Dataset records:
"""

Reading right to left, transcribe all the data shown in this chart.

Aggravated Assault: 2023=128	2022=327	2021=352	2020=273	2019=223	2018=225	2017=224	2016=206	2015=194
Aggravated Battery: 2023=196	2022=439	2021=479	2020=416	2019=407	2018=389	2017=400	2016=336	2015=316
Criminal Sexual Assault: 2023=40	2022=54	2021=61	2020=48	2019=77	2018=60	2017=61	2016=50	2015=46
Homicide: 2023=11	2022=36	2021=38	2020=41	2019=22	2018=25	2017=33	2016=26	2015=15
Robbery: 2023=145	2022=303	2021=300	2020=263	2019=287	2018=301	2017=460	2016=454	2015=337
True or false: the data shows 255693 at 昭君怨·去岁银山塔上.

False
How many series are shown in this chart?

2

"""
"""

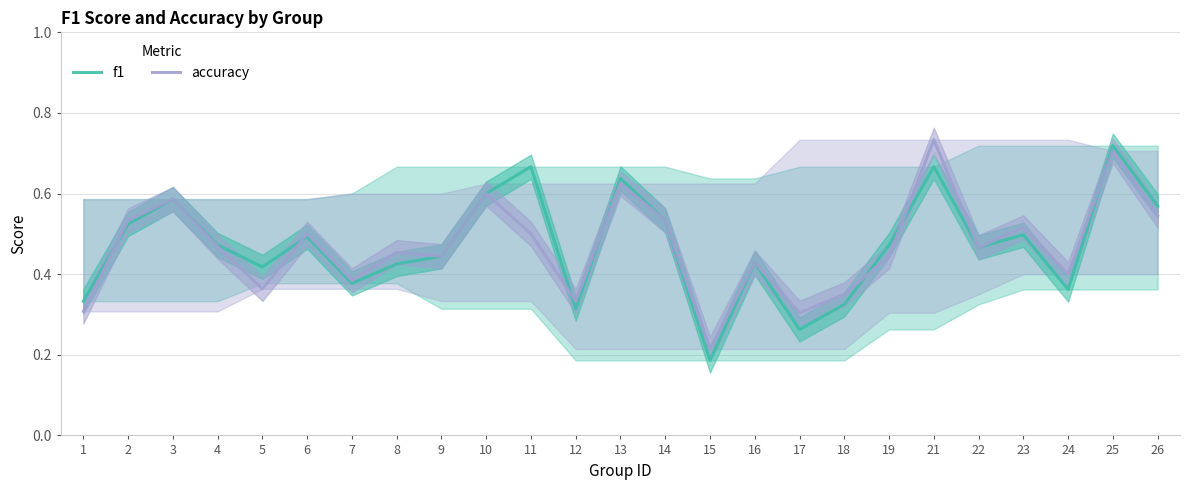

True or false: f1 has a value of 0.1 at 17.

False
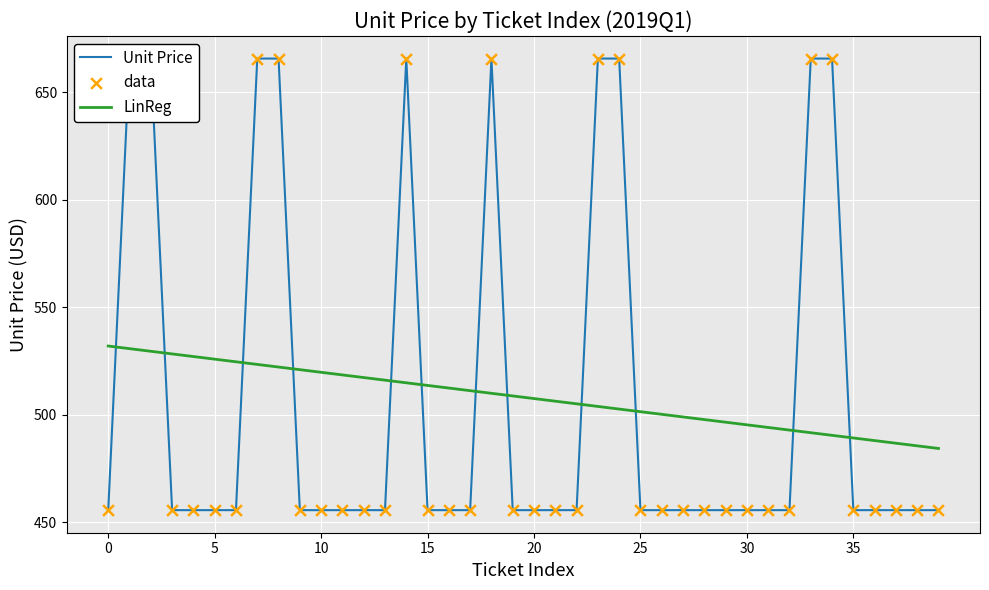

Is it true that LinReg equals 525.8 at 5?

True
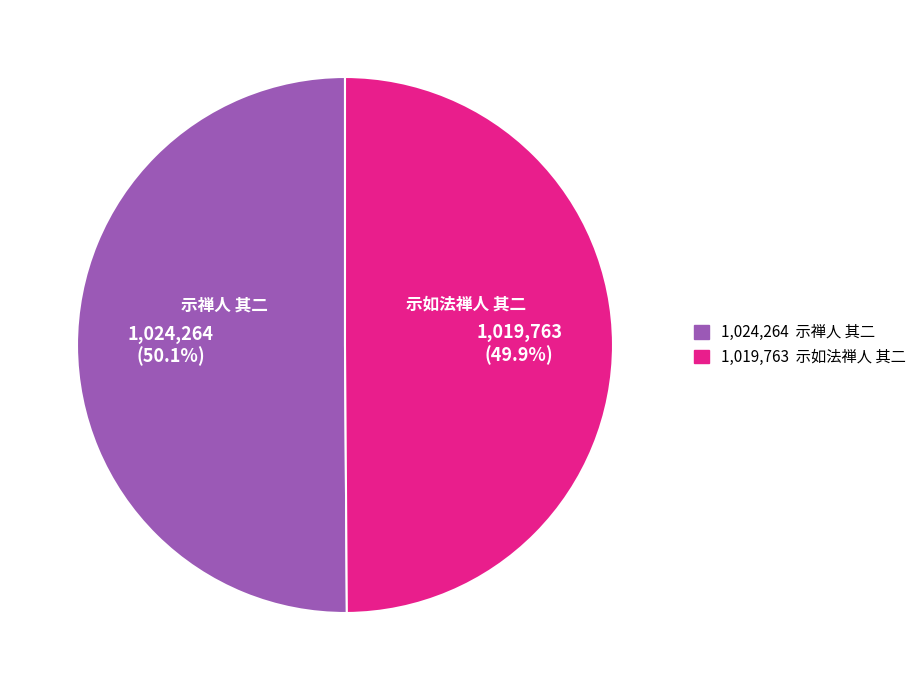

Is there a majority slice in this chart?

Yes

"""

#### [WORK REQUIRED]
List each line of the records above that contains the word "shown".

#### [ANSWER SPACE]
Reading right to left, transcribe all the data shown in this chart.
How many series are shown in this chart?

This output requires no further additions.